These three sci-fi novels from the dawn of the twentieth century are among the first works of fiction to imagine visiting other planets.
A Honeymoon in Space: Lenox, the Earl of Redgrave, has invented a flying ship with the power to break free of Earth’s gravity. But before taking to the stars, he has some personal business to attend to—namely, wooing an old flame. The lady in question is Zaidie, a woman about to be forced into a loveless marriage. Stealing her away, Lenox takes her out of this world. George Griffith’s accounts of other planets are spectacularly imaginative—from subterranean civilizations on the moon to the warlike Martians to the musical inhabitants of Venus.
A Journey in Other Worlds: This philosophical sci-fi novel by John Jacob Astor follows a stockholder of the Terrestrial Axis Straightening Company across the solar system. On Jupiter, Astor creates a world of gushing volcanoes, crashing waterfalls, and otherworldly flora and fauna. In contrast, his Saturn is an introspective land. Astor’s vision of a future with levitating trains, a police force equipped with cameras, and an interconnected network of phones, solar power, wind power, and air travel is astonishingly prescient.

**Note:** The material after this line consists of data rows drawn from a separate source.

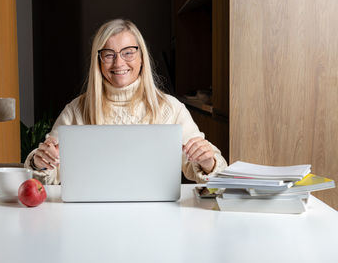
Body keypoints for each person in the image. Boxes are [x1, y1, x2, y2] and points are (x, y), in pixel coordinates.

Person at [24, 19, 227, 184]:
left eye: (128, 52)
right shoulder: (77, 110)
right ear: (99, 62)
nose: (119, 62)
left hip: (156, 218)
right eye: (108, 54)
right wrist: (40, 162)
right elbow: (43, 178)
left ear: (141, 57)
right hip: (90, 216)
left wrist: (207, 162)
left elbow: (216, 175)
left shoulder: (170, 108)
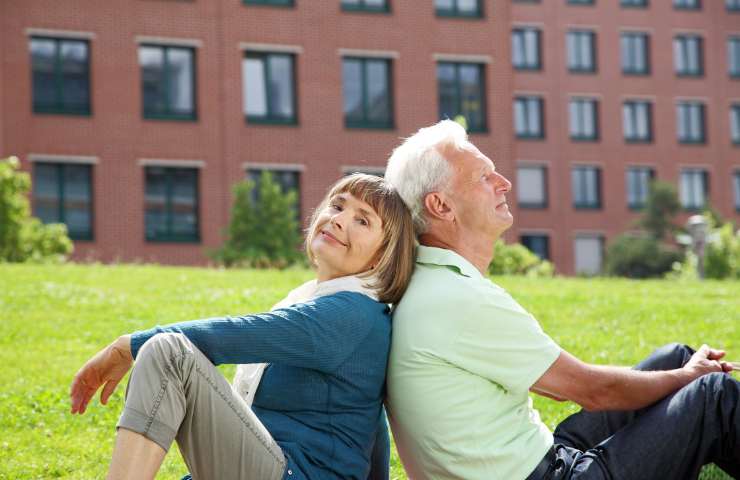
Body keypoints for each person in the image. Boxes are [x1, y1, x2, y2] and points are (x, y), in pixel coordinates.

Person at [384, 120, 740, 480]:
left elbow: (552, 386)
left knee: (674, 357)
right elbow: (593, 390)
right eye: (483, 177)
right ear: (441, 206)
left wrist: (681, 370)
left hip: (538, 458)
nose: (503, 183)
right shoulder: (458, 298)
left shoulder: (433, 284)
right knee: (713, 396)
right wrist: (687, 378)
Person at [69, 173, 416, 480]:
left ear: (384, 254)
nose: (339, 220)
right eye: (337, 205)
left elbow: (235, 336)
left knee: (168, 353)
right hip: (276, 466)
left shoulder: (354, 312)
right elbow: (372, 423)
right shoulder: (319, 302)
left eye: (363, 221)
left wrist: (127, 346)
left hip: (295, 472)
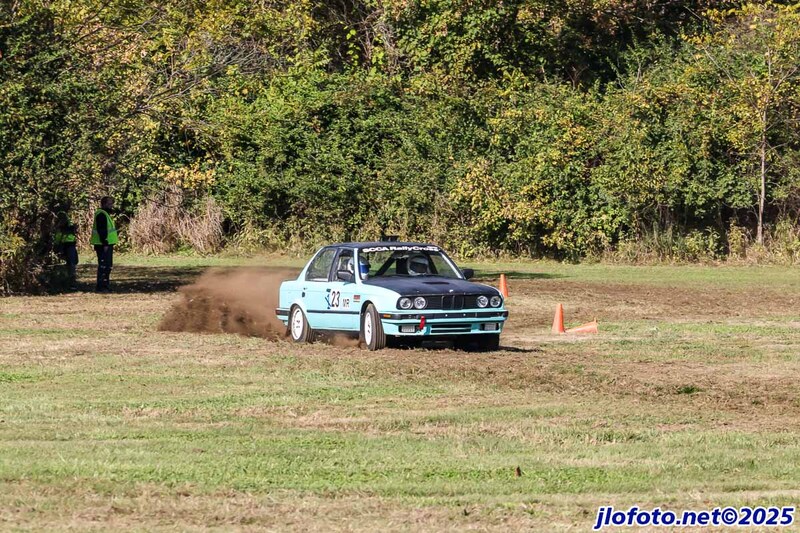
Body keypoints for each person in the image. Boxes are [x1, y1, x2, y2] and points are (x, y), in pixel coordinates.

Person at [90, 196, 118, 292]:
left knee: (107, 266)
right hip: (103, 244)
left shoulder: (105, 214)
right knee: (104, 266)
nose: (111, 206)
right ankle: (101, 286)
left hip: (105, 243)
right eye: (110, 204)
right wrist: (105, 242)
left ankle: (105, 285)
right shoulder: (101, 214)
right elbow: (101, 230)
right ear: (104, 204)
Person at [53, 209, 78, 290]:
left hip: (69, 245)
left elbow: (58, 236)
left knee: (72, 264)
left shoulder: (67, 225)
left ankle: (70, 282)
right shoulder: (66, 226)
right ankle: (70, 283)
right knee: (71, 264)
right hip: (66, 246)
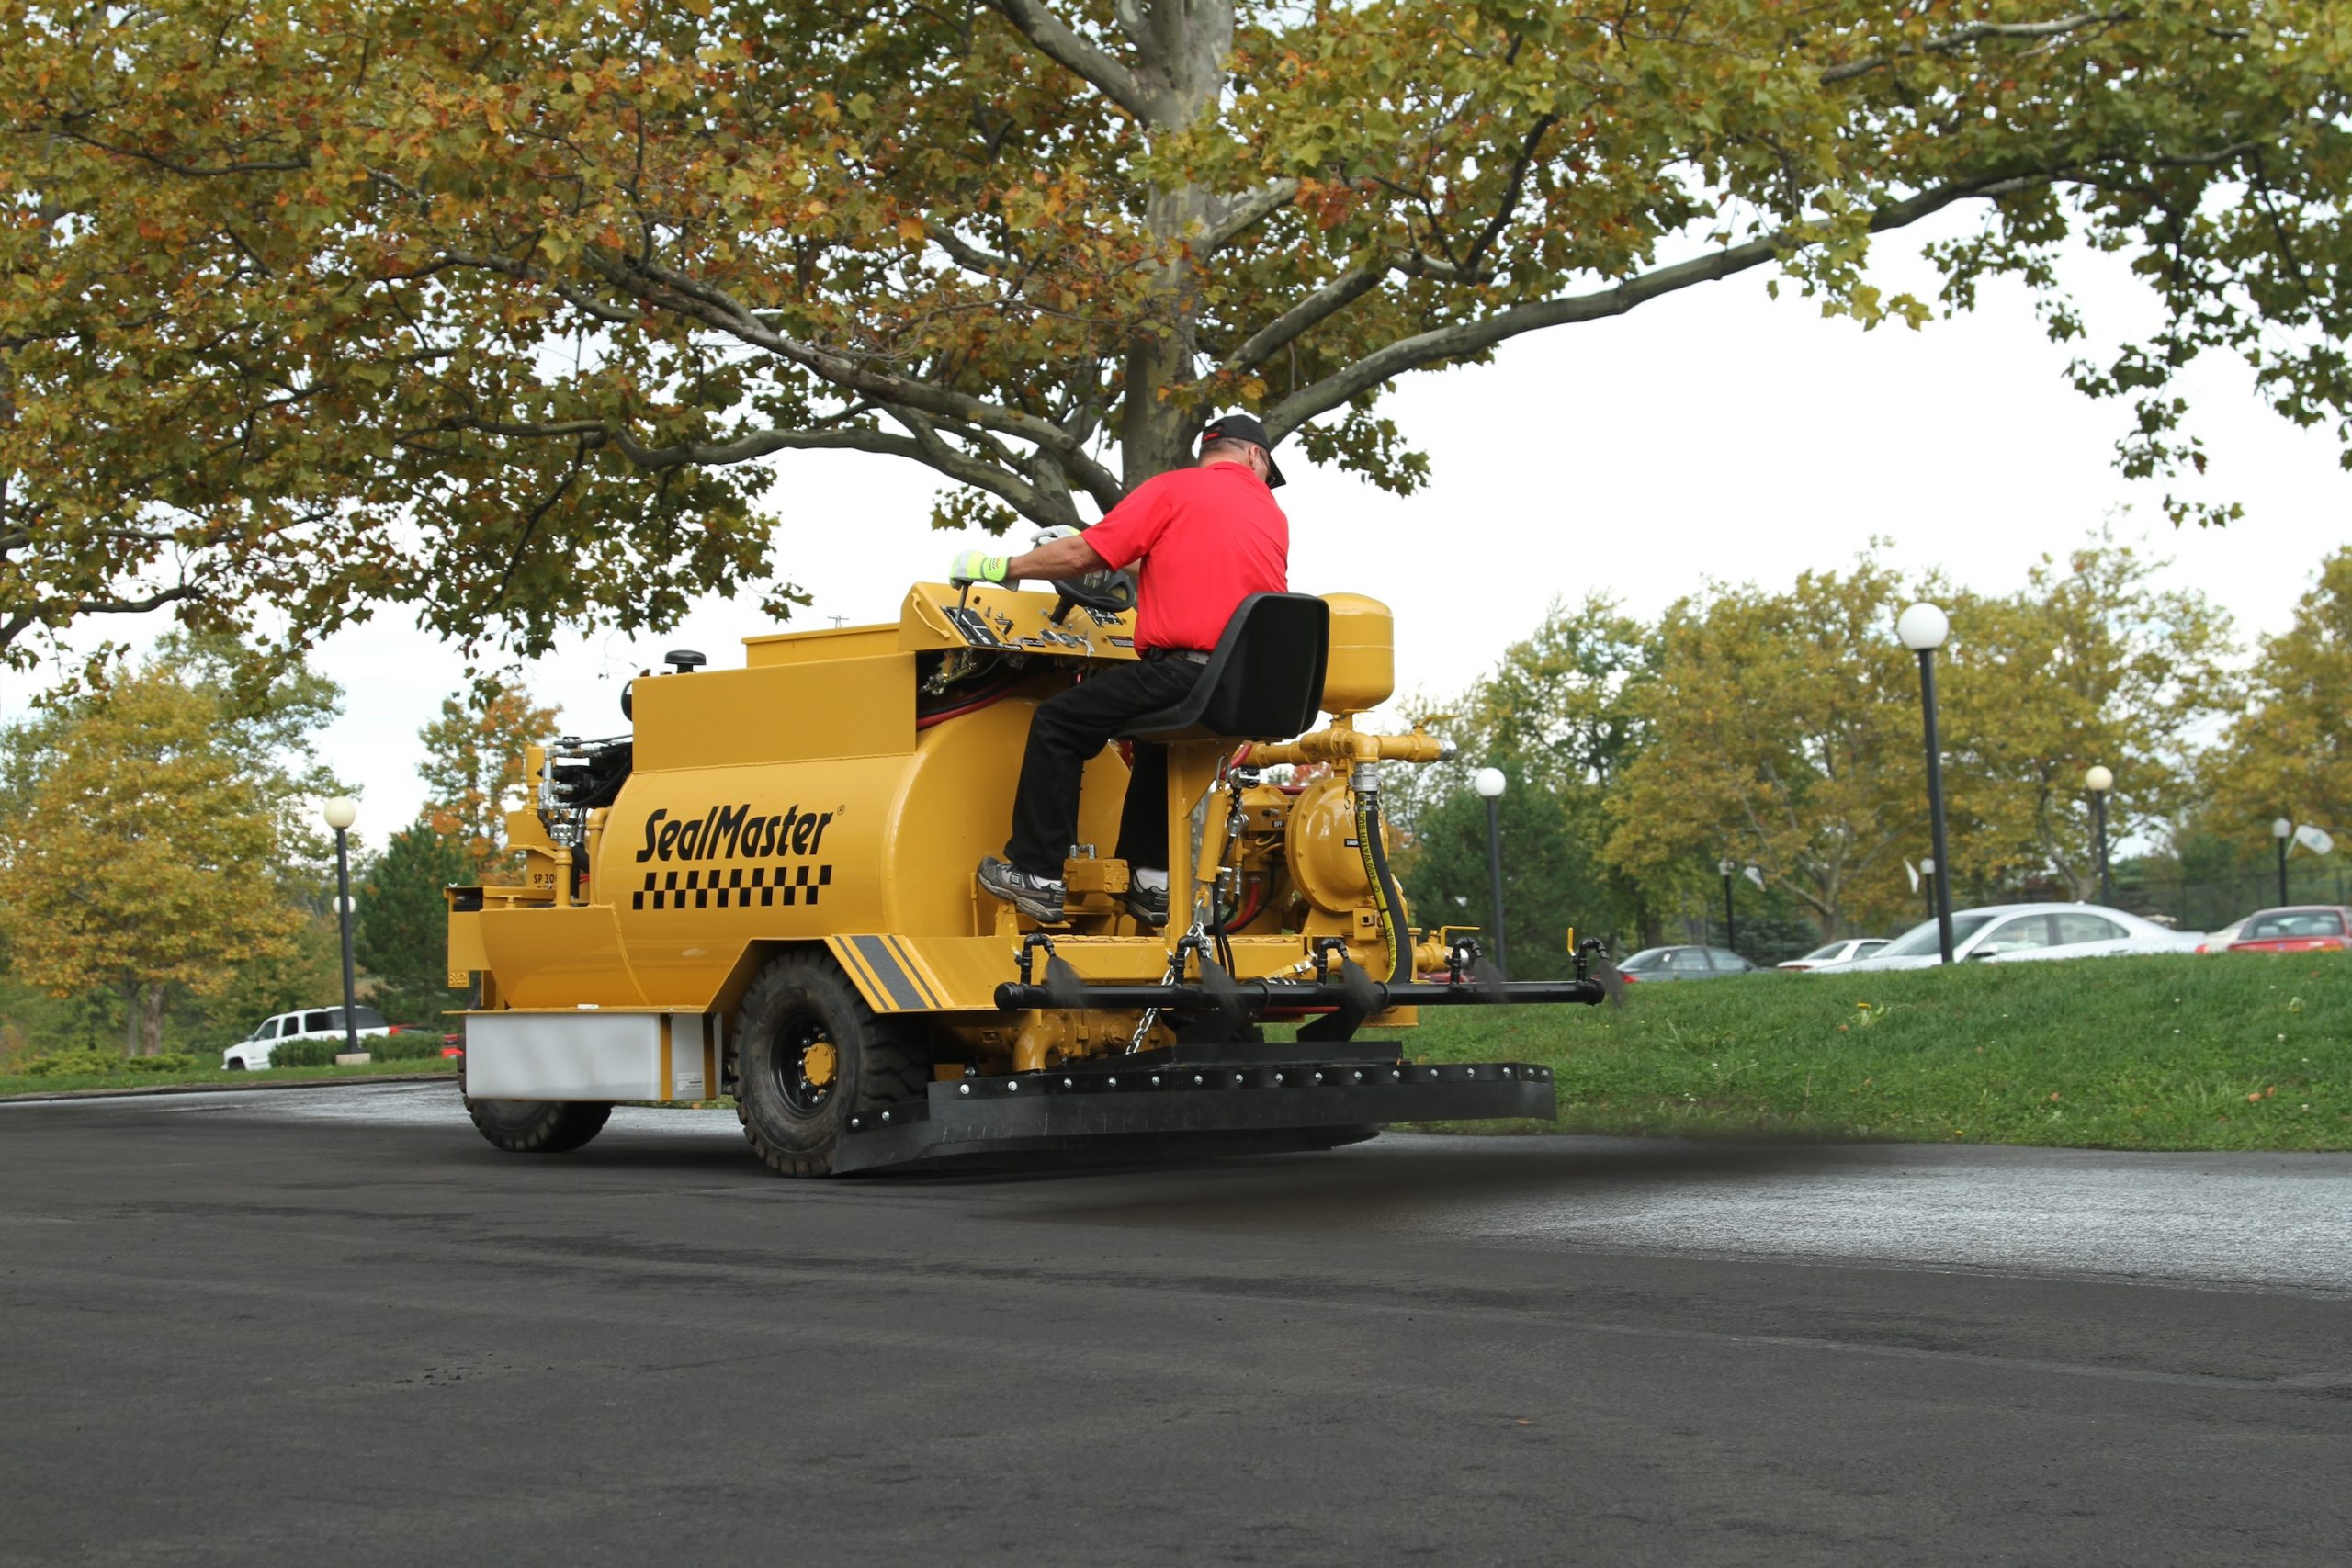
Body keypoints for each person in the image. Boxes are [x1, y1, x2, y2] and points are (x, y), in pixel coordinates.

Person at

A Princess of Mars: An Arizona prospector, John Carter suddenly finds himself transported to Mars in the first novel of Edgar Rice Burroughs’s Barsoom series. The shift in gravity gives Carter superhuman powers—and he’ll need them! The red planet, called Barsoom by its inhabitants, is in the grips of civil war. To save the legendary Princess Dejah Thoris, Carter must defeat legions of giant, four-armed, green barbarians and travel thousands of miles across a landscape populated with monstrous flora and fauna.